Abstract
The effect of a structural change of ribose to deoxyribose, by replacement of 2′-OH by 2′-H, on the conformational equilibrium of the sugar ring is described in terms of one thermodynamic cycle. The method is based on the observation that conformational correlations of the sugar ring—;side chain ensemble in DNA and RNA components show one general pattern, reflecting an intrinsic physical property of this ensemble. The pattern determines a choice of model systems to study. The systems consist of pairs of DNA and RNA components, nucleosides and nucleotides in aqueous solution, where all conformational factors are fully controlled.
This approach allowed us to describe the thermodynamic cycle and measure its fundamental parameters, equilibrium constants and free energy differences, ΔΔG, from a nuclear magnetic resonance study. The ΔΔG values as determined for pairs of ribo- and deoxyribonucleosides in classes of syn-constrained and anti-preferred models, are comparable and lie in a narrow range, ΔΔG = 1.7 ± 0.1 [kJ/mol]. For pairs of ribo- and deoxyribo- nucleotides, the ΔΔG values also lie in narrow ranges, ΔΔG = 1.7 ± 0.1 [kJ/mol] for 5′-phosphate nucleotides and ΔΔG = 1.9 ± 0.1 [kJ/mol] for 3′-phosphate nucleotides, i.e. similar to those observed for nucleosides.

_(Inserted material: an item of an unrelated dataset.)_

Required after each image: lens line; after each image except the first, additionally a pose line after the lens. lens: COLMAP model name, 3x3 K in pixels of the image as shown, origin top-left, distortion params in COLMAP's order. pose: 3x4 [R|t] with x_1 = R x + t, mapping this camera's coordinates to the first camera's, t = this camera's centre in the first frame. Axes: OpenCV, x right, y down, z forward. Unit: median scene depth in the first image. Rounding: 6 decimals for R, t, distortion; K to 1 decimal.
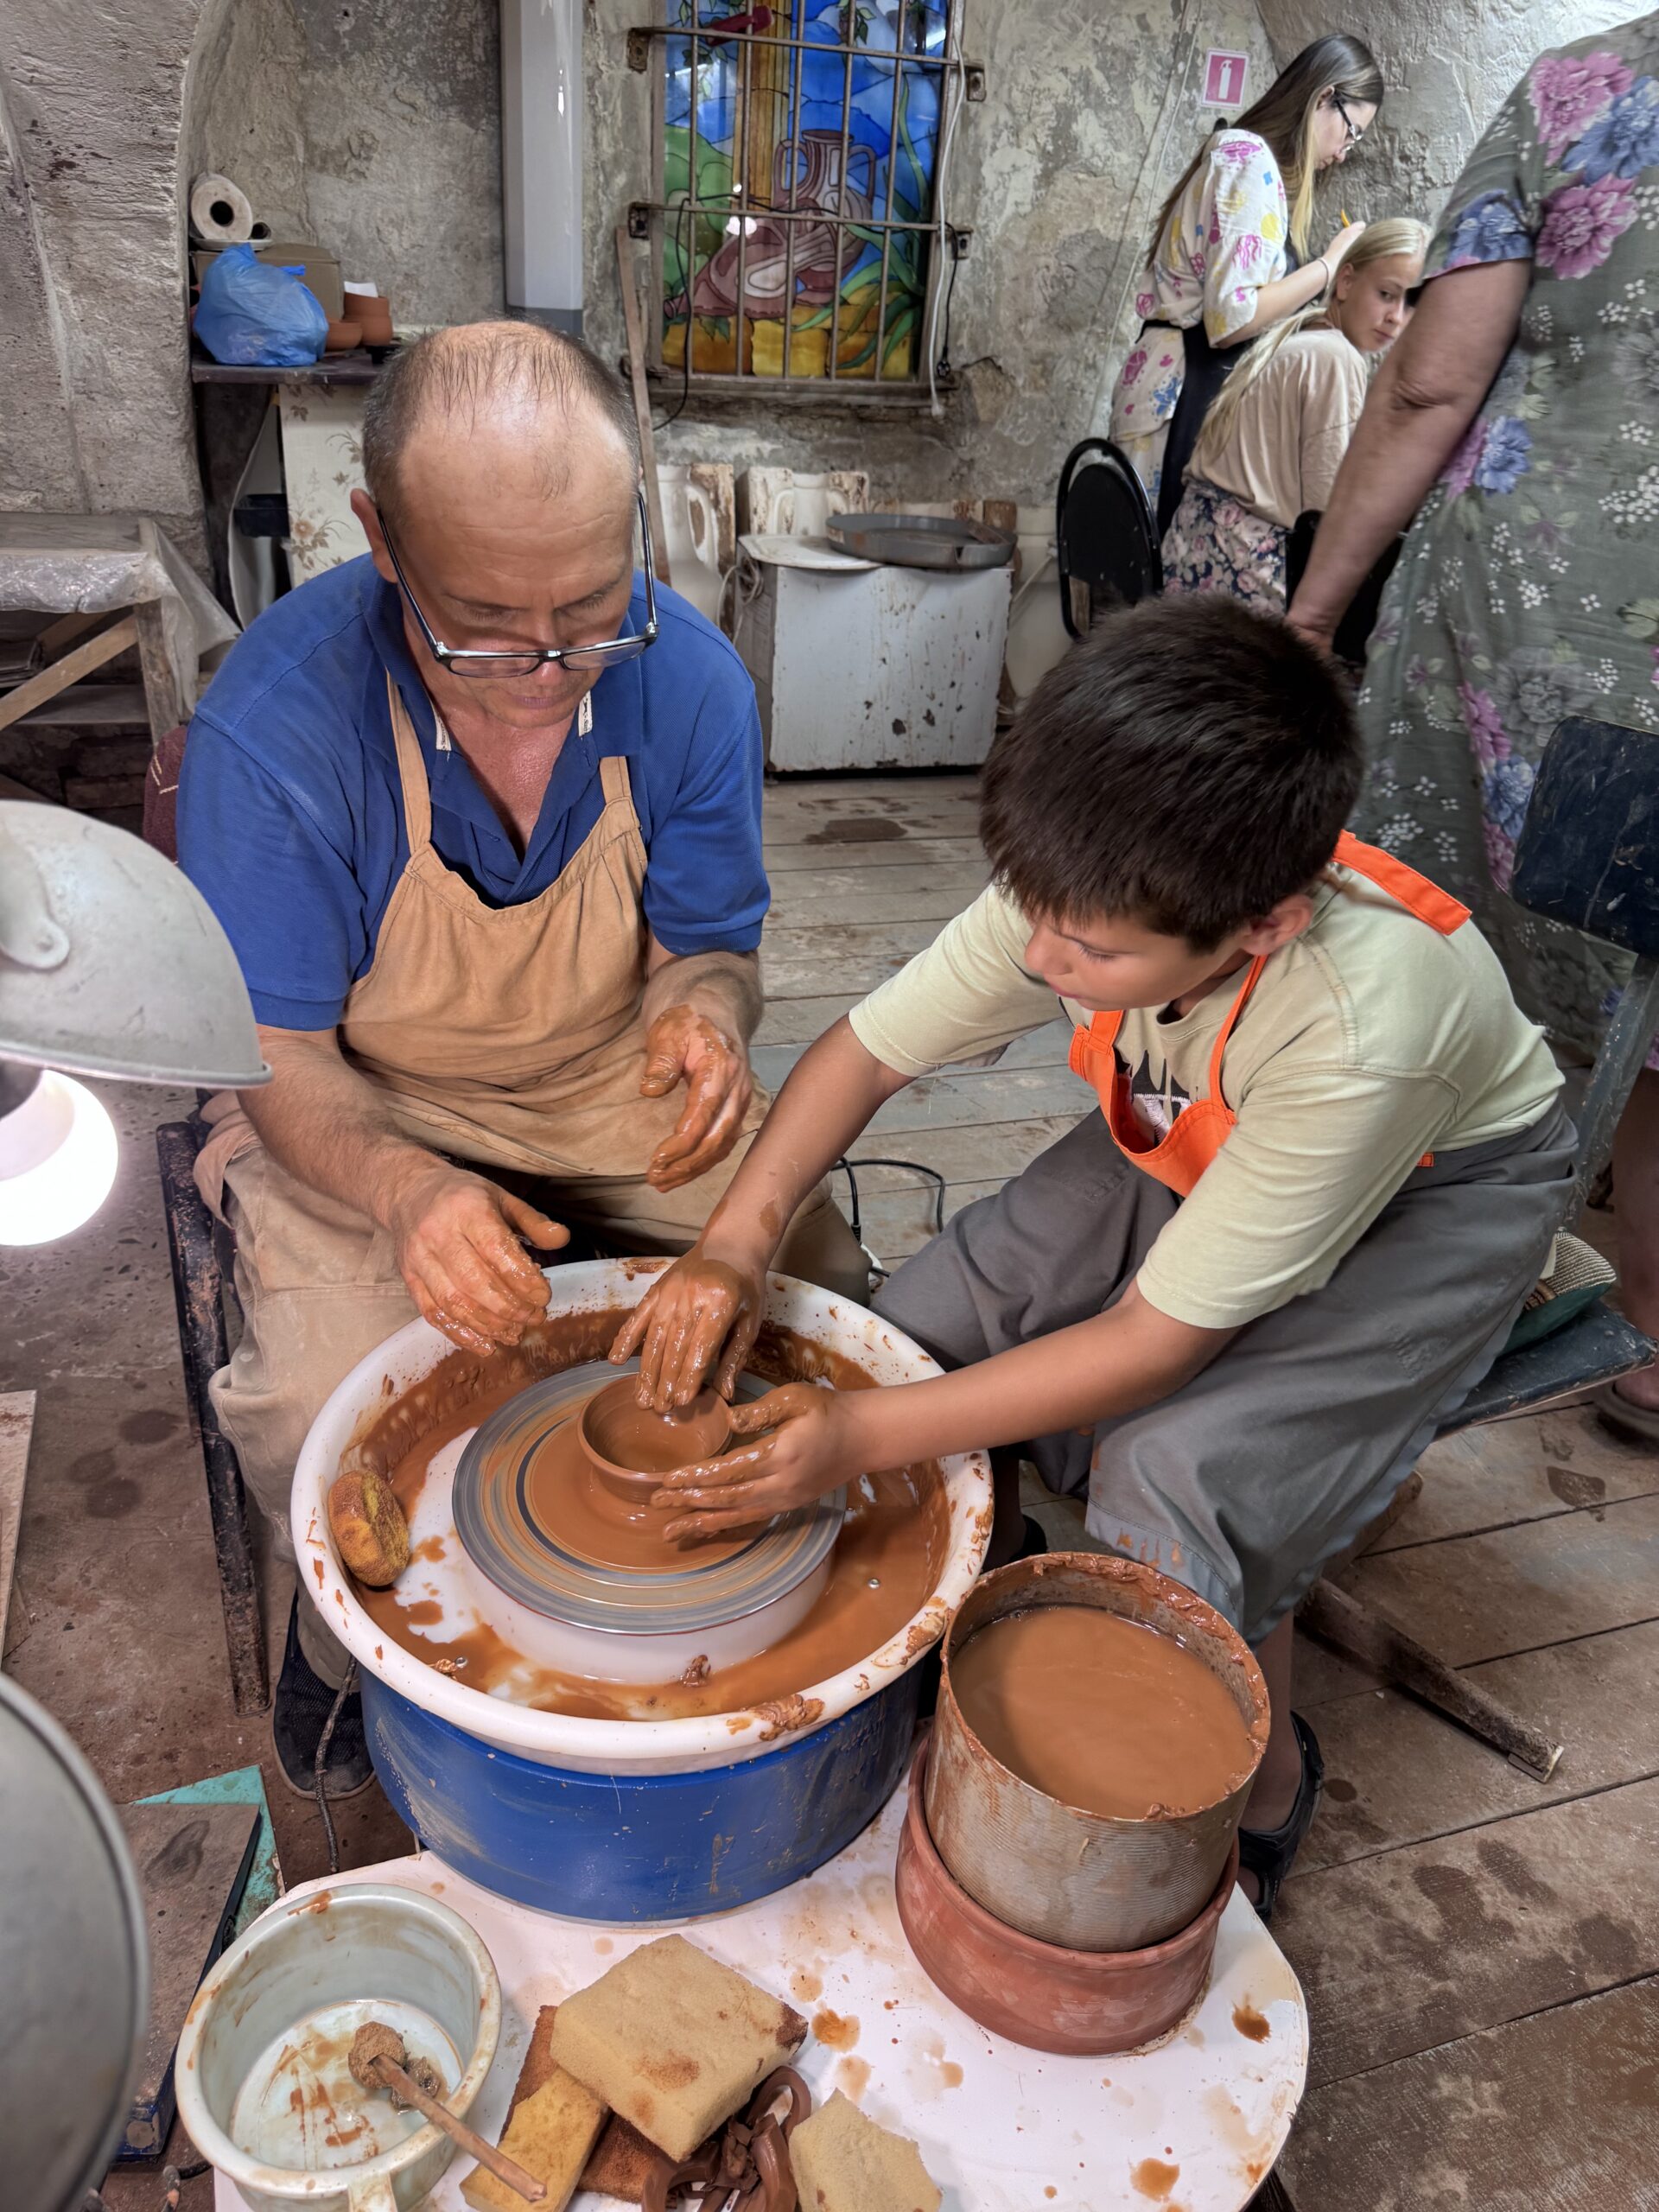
lens RADIAL K [[1588.2, 0, 824.8], [0, 1588.2, 1120.2], [0, 0, 1]] dist [-0.013832, 0.003895]
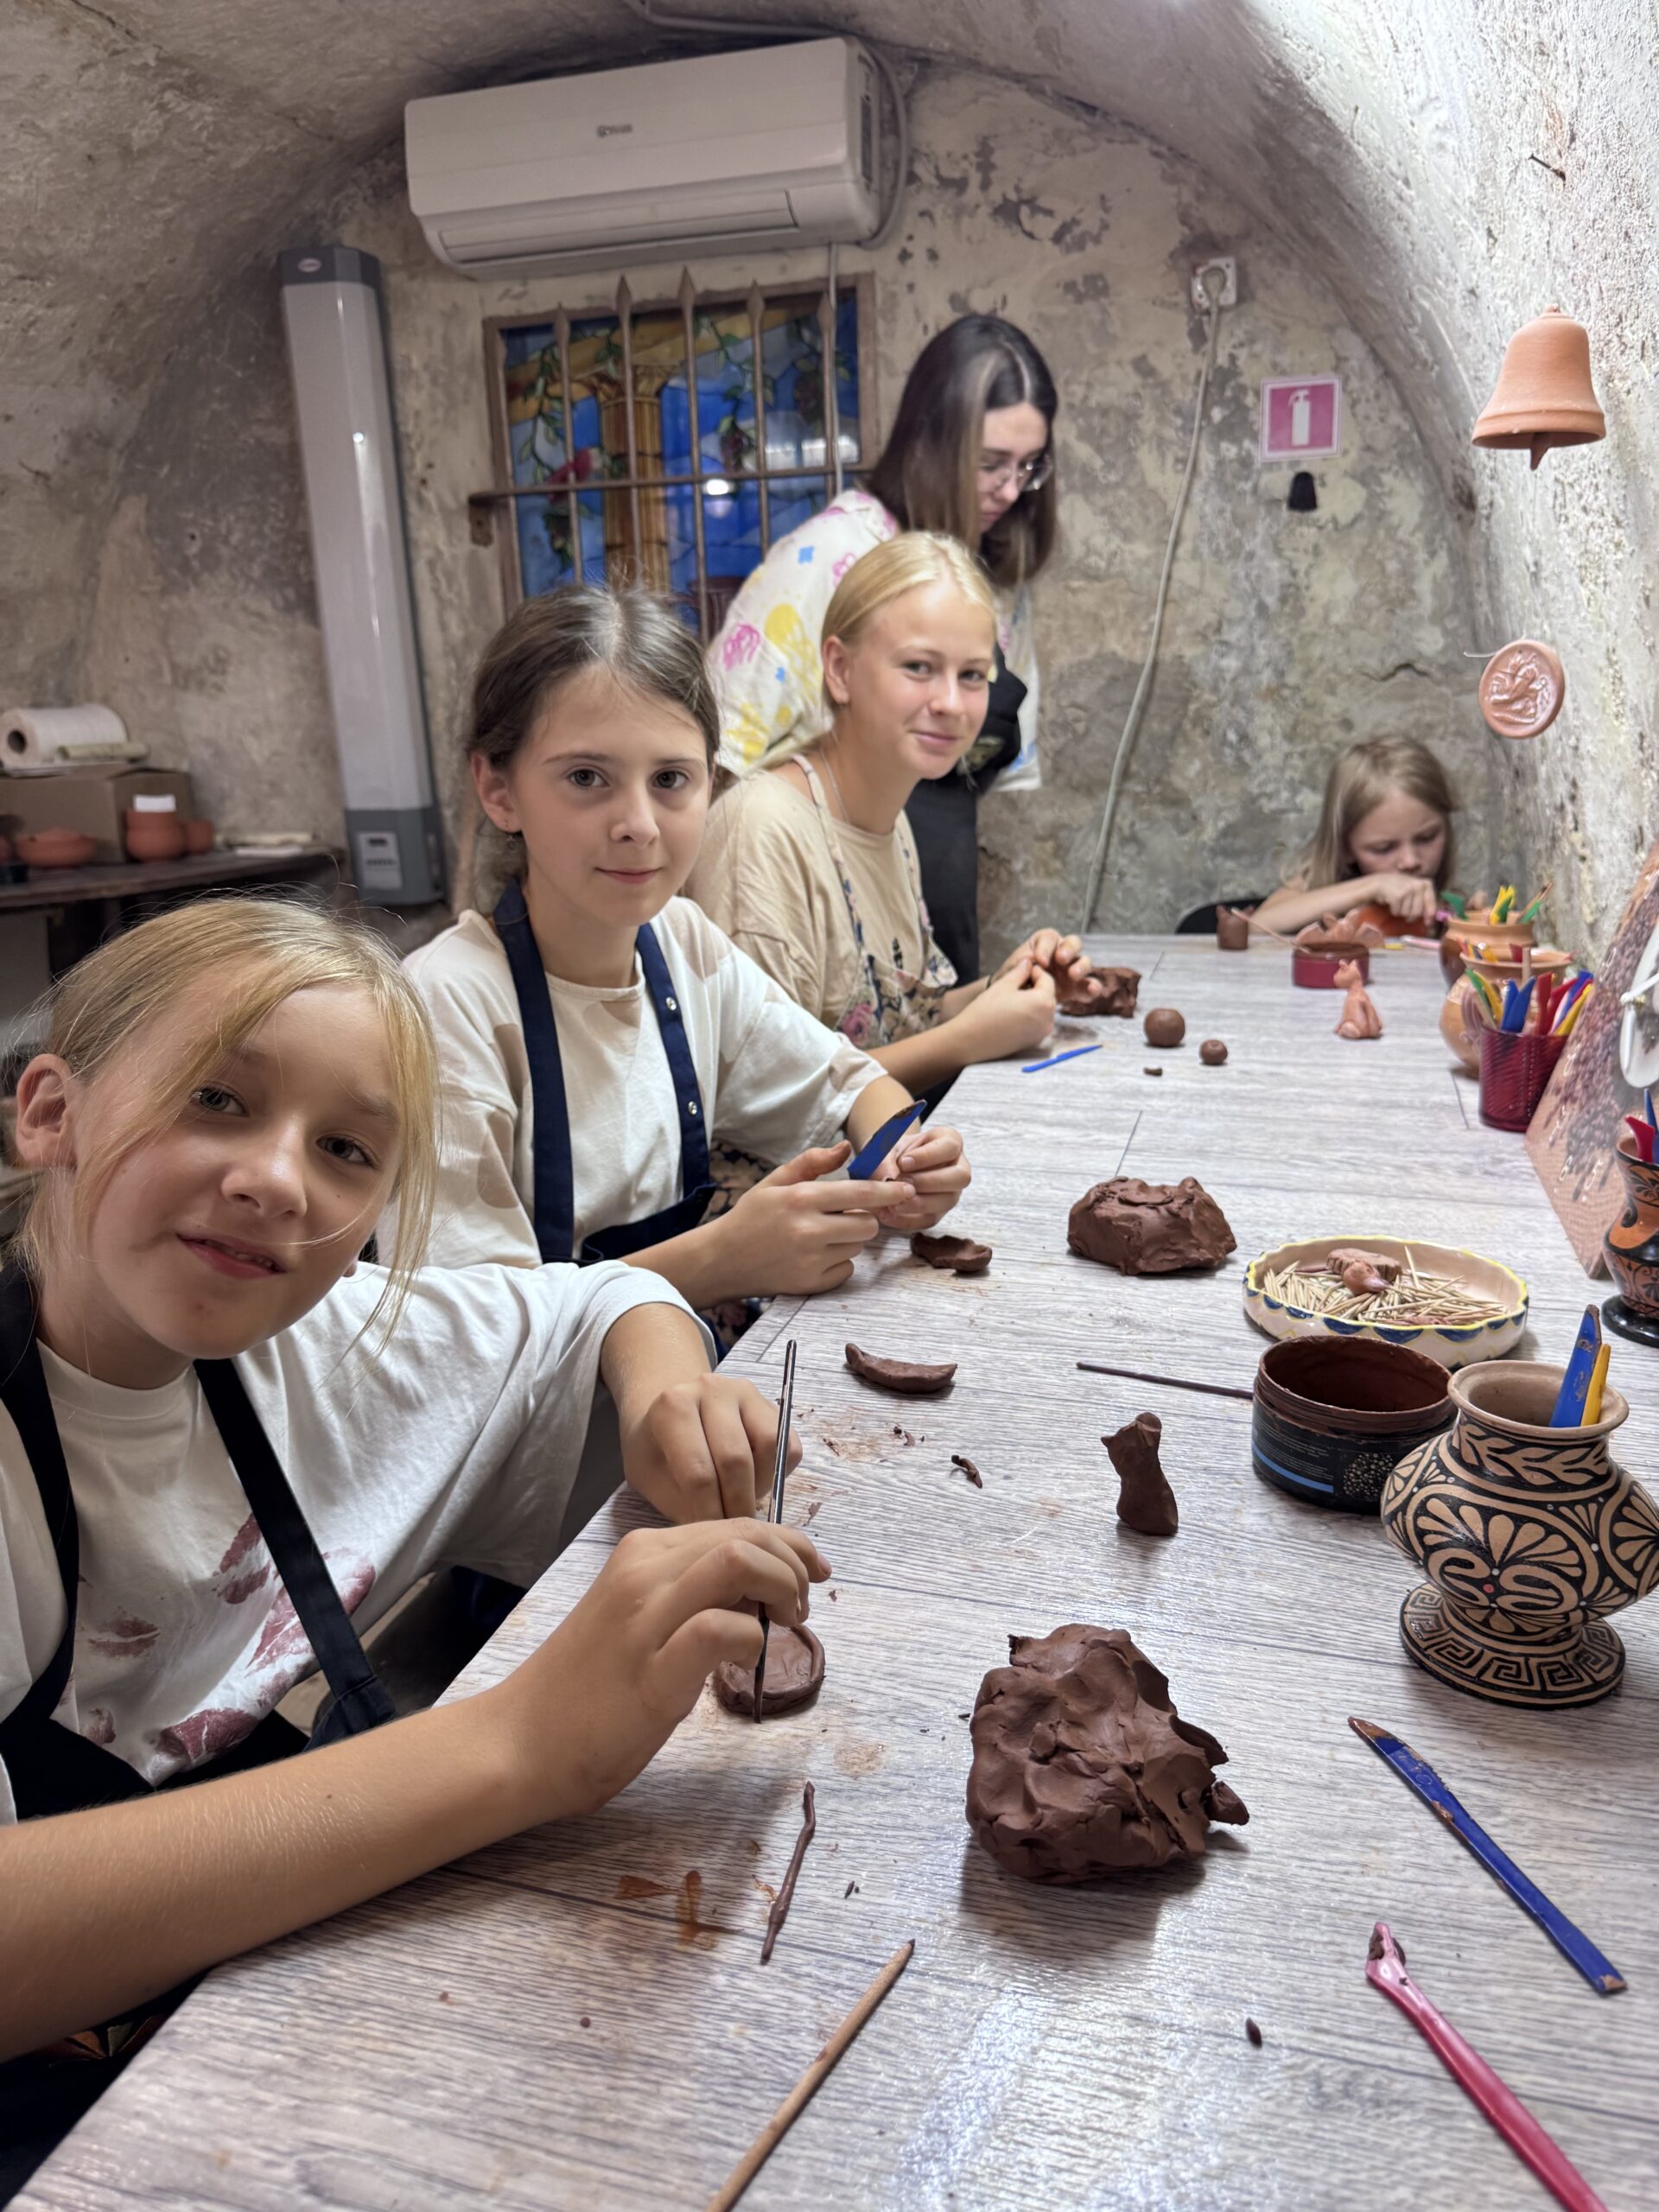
lens RADIAL K [[1588.2, 0, 805.5], [0, 1588.2, 1110.0], [0, 0, 1]] dist [-0.013832, 0.003895]
pose [[0.817658, 0.044734, -0.573964, 0.473568], [-0.215228, 0.948437, -0.232690, -0.202164], [0.533959, 0.313794, 0.785125, 0.480943]]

The measured quantity, ΔΔG, is generally observed in a relatively narrow range, ΔΔG = 1.75 ±0.15 [kJ/mol], irrespective of the class of the model system. This quantity represents a “pure” constant contribution, per one sugar moiety, as a “driving force” for the N—> S shift in the sugar ring conformational equilibrium, when one compares RNA and DNA. This important thermodynamic quantity, ΔΔG, has not hitherto been determined for nucleic acids. Ultimately the AAG quantity is revealed in the tendency to adopt S(C2′endo) sugar puckering domain by the majority of DNA structures, whereas RNA generally adopt an N(C3′endo) puckering domain. A possible biological significance of the ΔΔG quantity may include evolutionary aspects of nucleic acids.